The naturally occurring cytokinins are zeatin, N6 dimethylamino purine, and N6-∆2- isopentenyl aminopurine. The synthetic cytokinins are kinetin, adenine, 6-benzyl adenine benzimidazole, and N, N’-diphenyl urea.
Cytokinins are reported to increase marginally sennoside content in Tinnevelley senna leaves and also enhance the dry weight of shoots. In opium, they cause the formation of the elongated capsule and reduce alkaloid content. In Duboisia hybrids, the cytokinins activity present in the extract of seaweed shows a marked increase in both leaf content and also hyoscine content.

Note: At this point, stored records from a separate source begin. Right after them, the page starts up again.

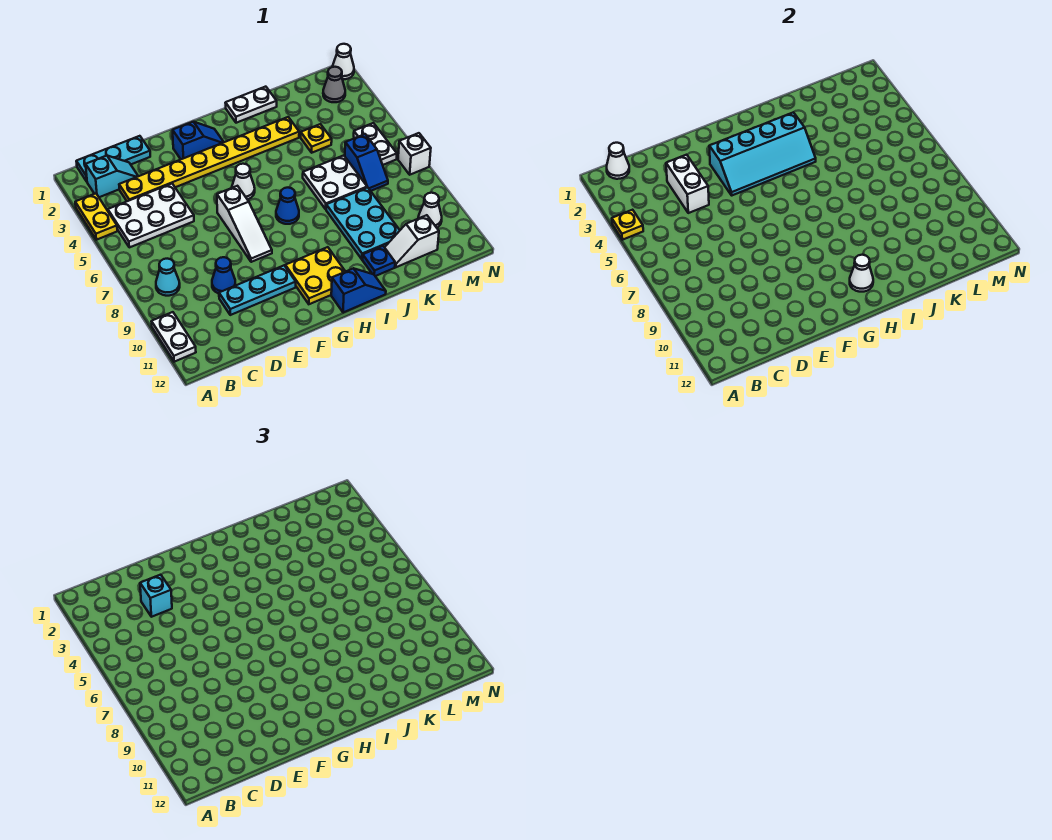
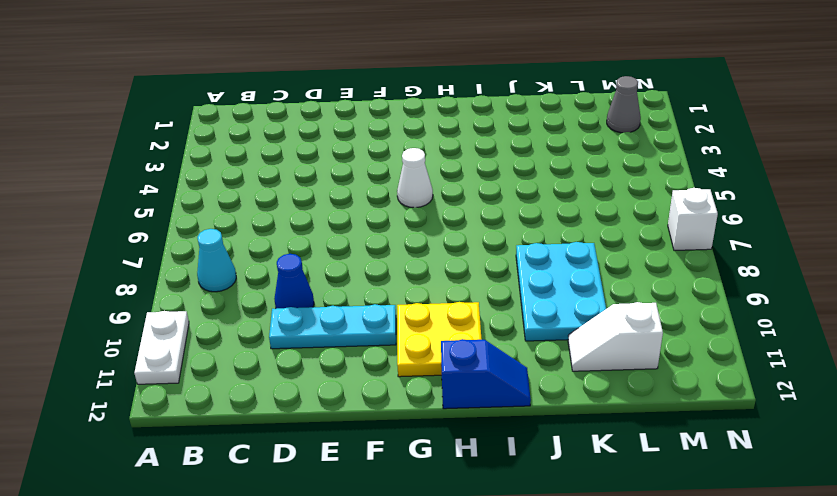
none -> yellow plate A3:A4 level 1
none -> cyan plate B1:D1 level 1
none -> cyan slope B2:C2 level 1 top B
none -> white plate B4:D5 level 1

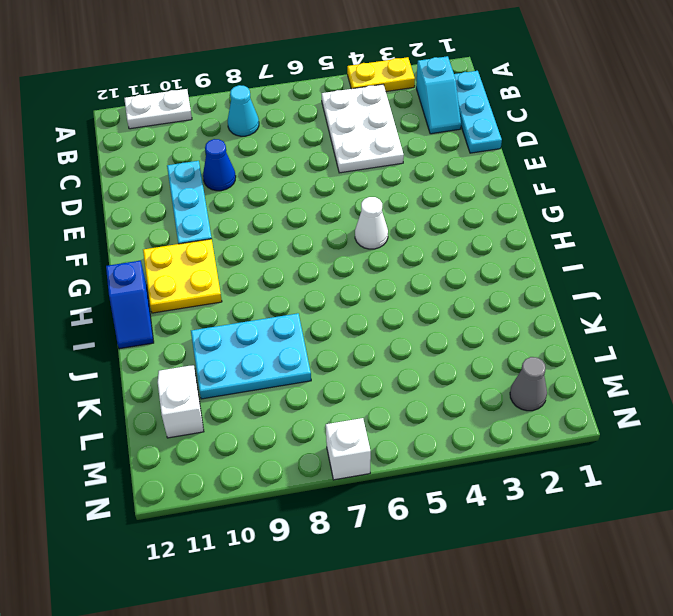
none -> yellow plate C3:J3 level 1
none -> blue slope F2:G2 level 1 top F
none -> white slope F6:F8 level 1 top 6
none -> blue cone H7 level 1

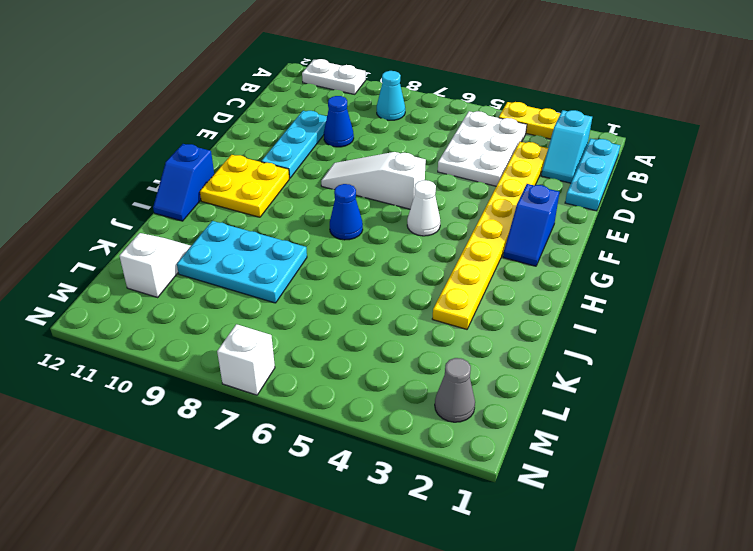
none -> white plate I1:J1 level 1
none -> white plate J6:K7 level 1
none -> blue plate J11 level 1
none -> yellow plate K4 level 1

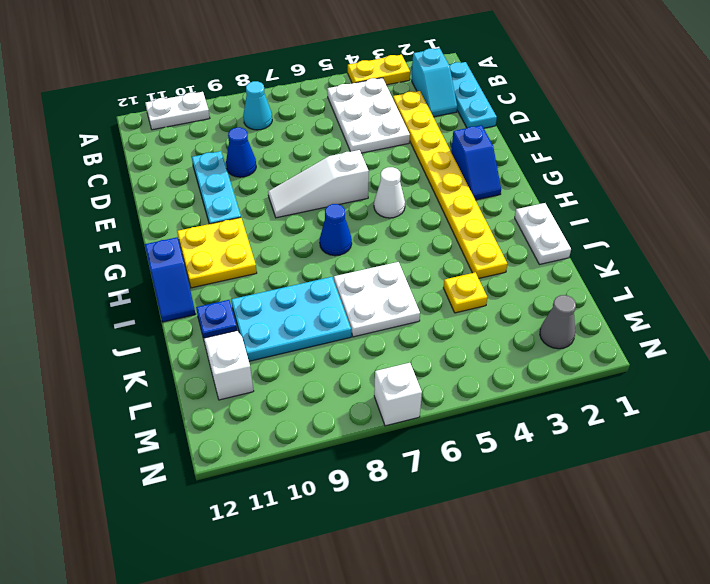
none -> blue slope L6:L7 level 1 top 6
none -> white plate M5:M6 level 1
none -> white cone M10 level 1
none -> white cone N1 level 1

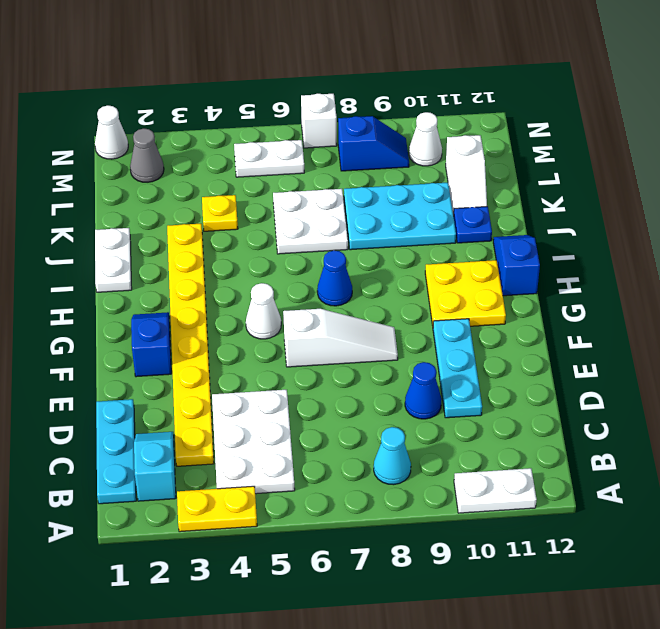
blue slope M8:M9 level 1 top 8 -> blue slope L6:L7 level 1 top 6
none -> yellow plate A4 level 2
none -> white cone B1 level 2
none -> white brick D3:D4 level 2
none -> cyan slope F3:I4 level 2 top 3

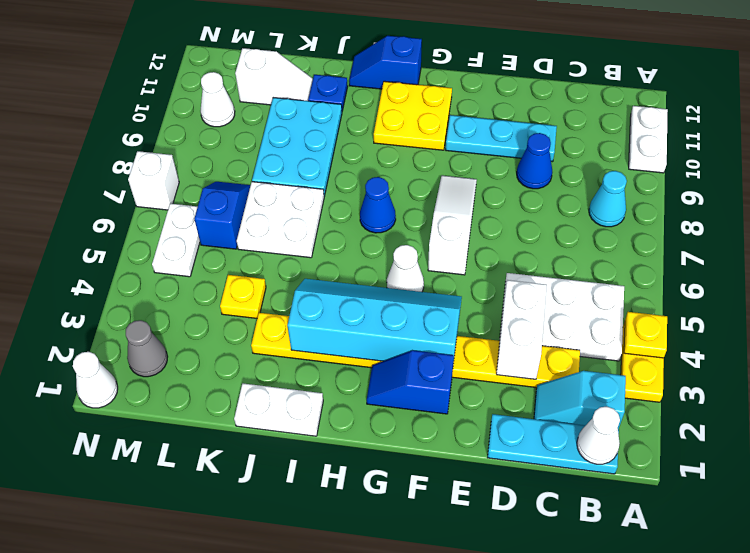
none -> white cone H11 level 2
none -> cyan brick D3 level 3

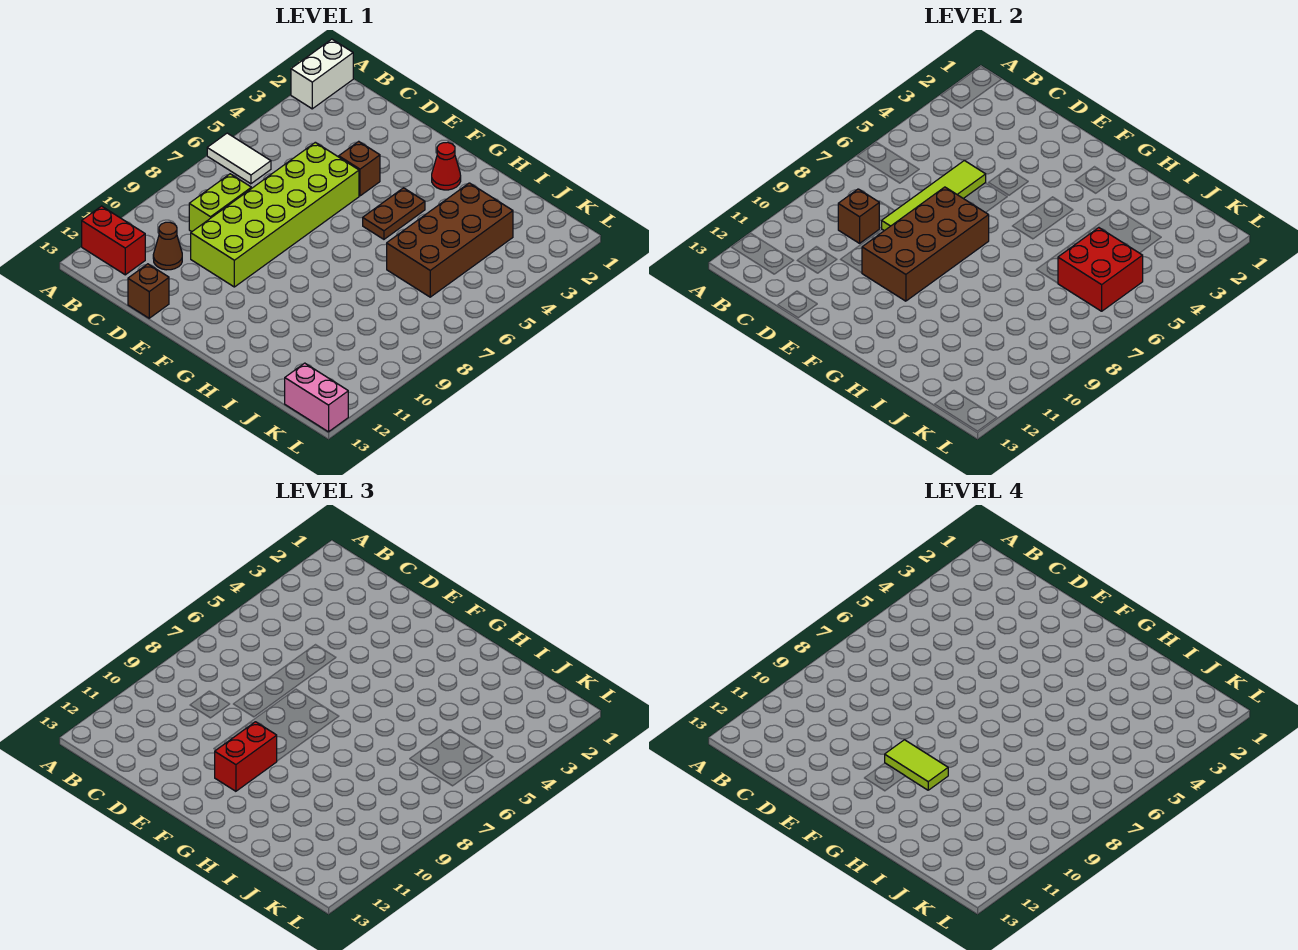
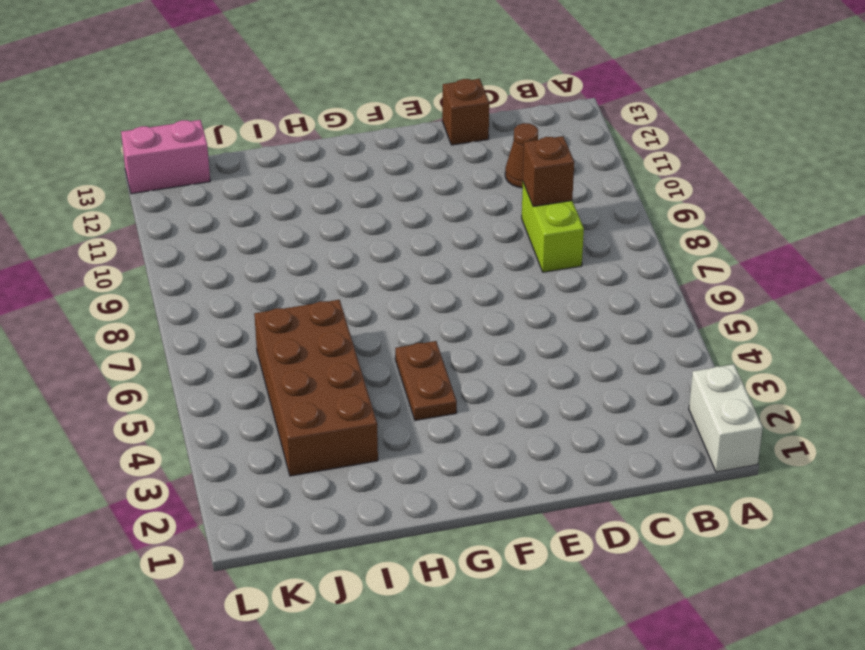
none -> white tile A6:B6 level 1
none -> red brick A12:B12 level 1
none -> lime brick D5:E10 level 1

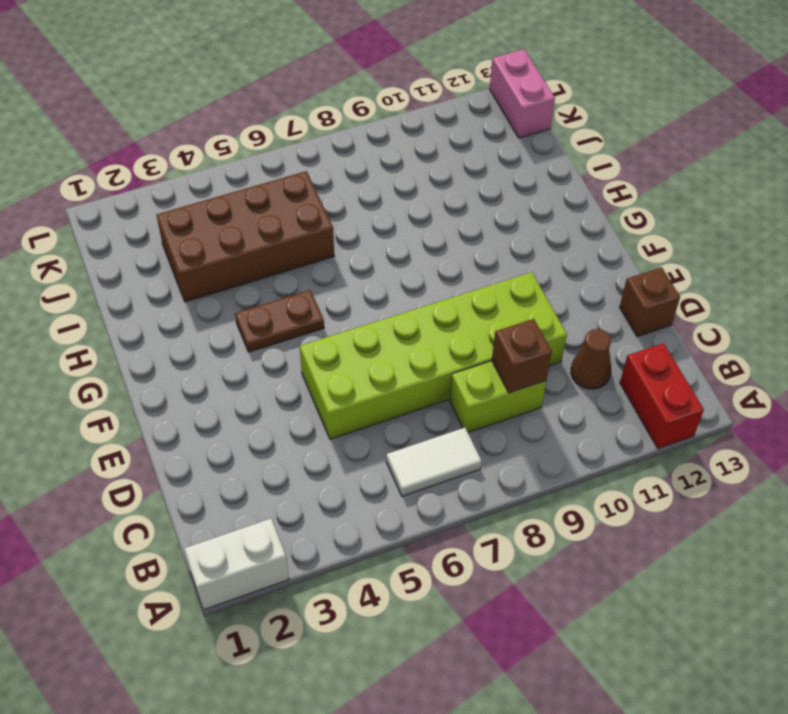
white tile B6:B7 level 1 -> white tile A6:B6 level 1
none -> brown brick E4 level 1
none -> red cone G2 level 1
none -> lime tile D5:D8 level 2

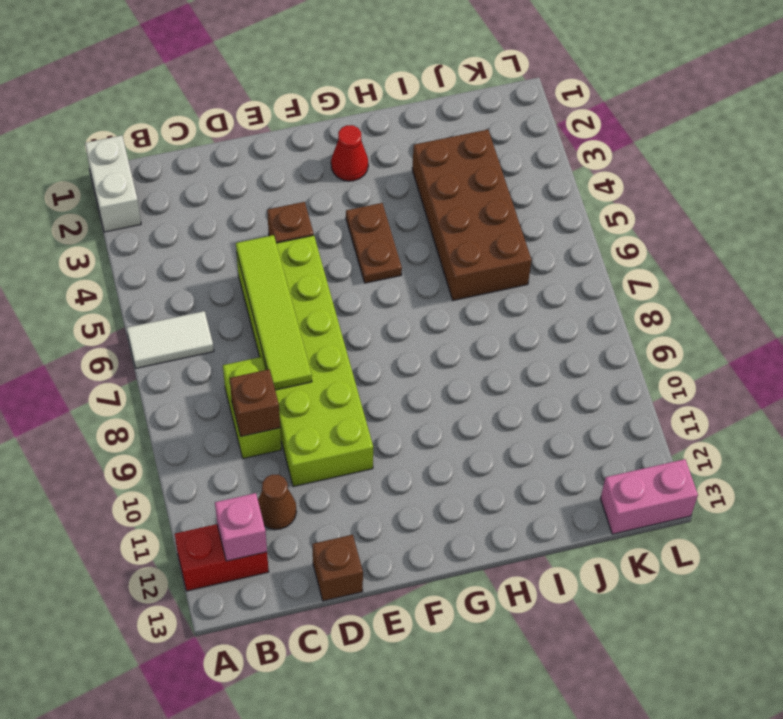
pink brick B12 level 2 -> none
none -> brown brick E7:F10 level 2
none -> red brick J5:K6 level 2
none -> red brick F10:F11 level 3

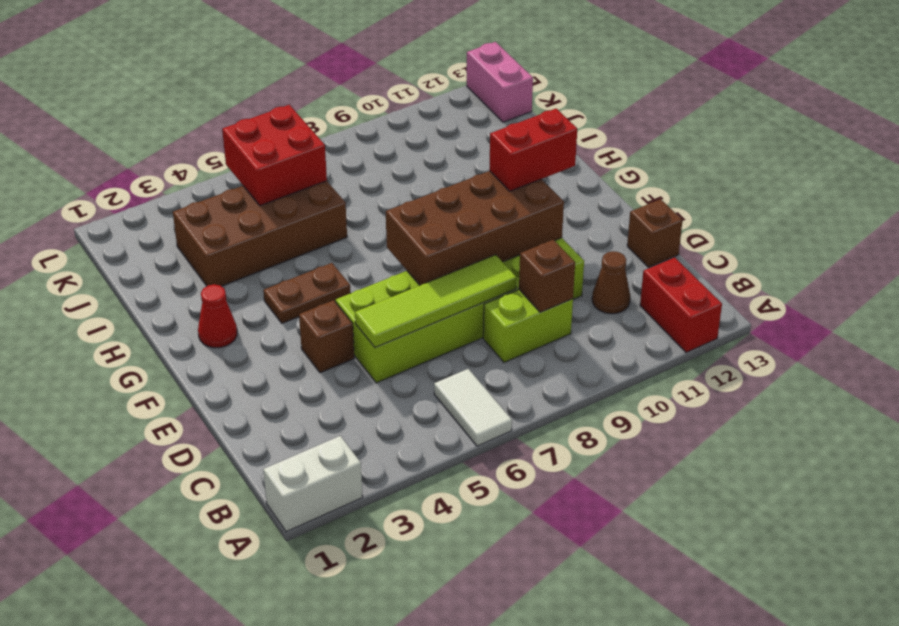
none -> lime tile F10:G10 level 4

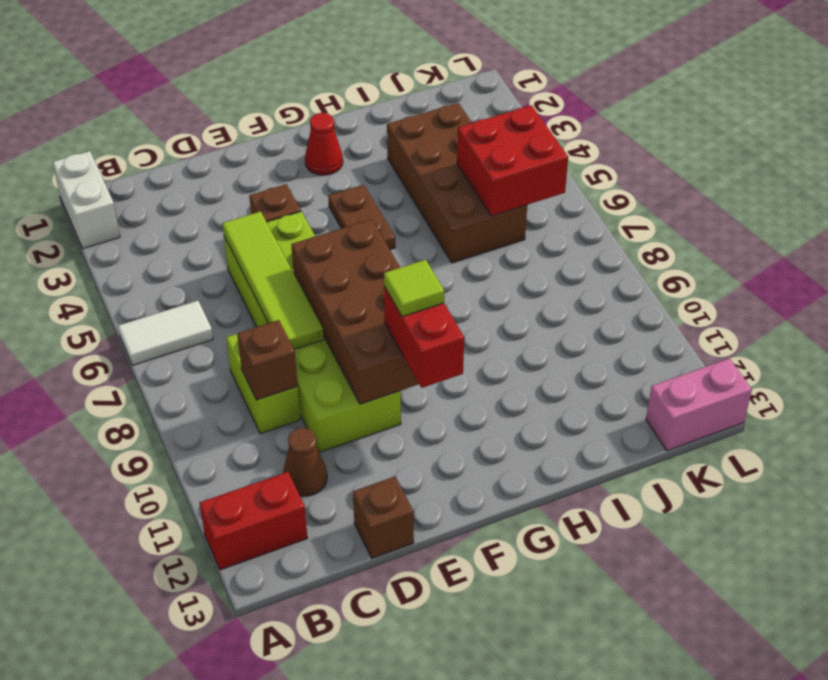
lime tile F10 level 4 -> lime tile F10:G10 level 4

Kinetin is reported to play the role in nucleic acid metabolism and protein synthesis. In-plant metabolism, it is proposed that some t-RNA contain cytokinins-like activity. They have an action on some enzymes responsible for the formation of certain amino acids.
Ethylene
It is a simple organic molecule present in the form of volatile gas and shows profound physiological effects. It is present in ripening fruits, flowers, stems, roots, tubers, and seeds. It is present in very small quantities in the plant, say about 0.1 ppm (part per million) possibly, its quantity increases in local areas during the time of growth and development.
Ethylene is produced by the incomplete burning of carbon-rich substances like natural gas, coal, and petroleum. Denny (1924) showed the yellowing of lemons due to stove gas. Also, plant damage was noticed after the introduction of illuminating gas. Gane (1935) found that a gas evolved from ripe apples can also affect the ripening of green apples and showed that it was ethylene gas that had a role in the ripening of other fruits.
Ethylene shows a broad array of growth responses in plants, which include fruit ripening, leaf abscission, stem swelling, leaf bending, flower petal discoloration, and inhibition of stem and root growth. It is commercially used for the promotion of flowering and fruit ripening, induction of fruit abscission, breaking dormancy, and stimulation of latex flow in rubber trees.
Abscisic Acid (ABA)
The physiological activities in plants like retaining or shedding different organs such as leaves, stems, flowers, and fruits have led to the finding of natural growth inhibitors. Diffusible abscission – accelerating substance was found by Osborne (1955) in senescent leaves. Carns et al. isolated several abscission accelerating substances from cotton plants and named them abscission I and abscission II.
In an inhibitory way, ABA interacts with other plant growth substances. It inhibits the GA-induced synthesis of α-amylase and other hydrolytic enzymes. During maturation, ABA accumulates in many seeds and helps in seed dormancy. ABA concentrations are found to be enhanced in stress conditions, like mineral deficiency, injury, drought, and flooding. ABA serves an important role as a potential antitranspirant by closing the stomata when applied to leaves.
Several other synthetic growth inhibitors and retardants reported are maleic hydrazide, daminozide, glyphosine, chromequat chloride, S, S, S-tributyl phosphorotrithioate, ancymidol, chlorophonium chloride, piproctanyl bromide, etc. However, commercial use of these compounds is yet to be reported. A group of synthetic substances called morphactins is a potent inhibitor of auxin transport causing tropic responses, reduction of apical dominance, and promoting lateral growth. Morphactins include chloroflurecol methyl, flurecol-butyl, and TIBA (2, 3, 5-tri-iodobenzoic acid).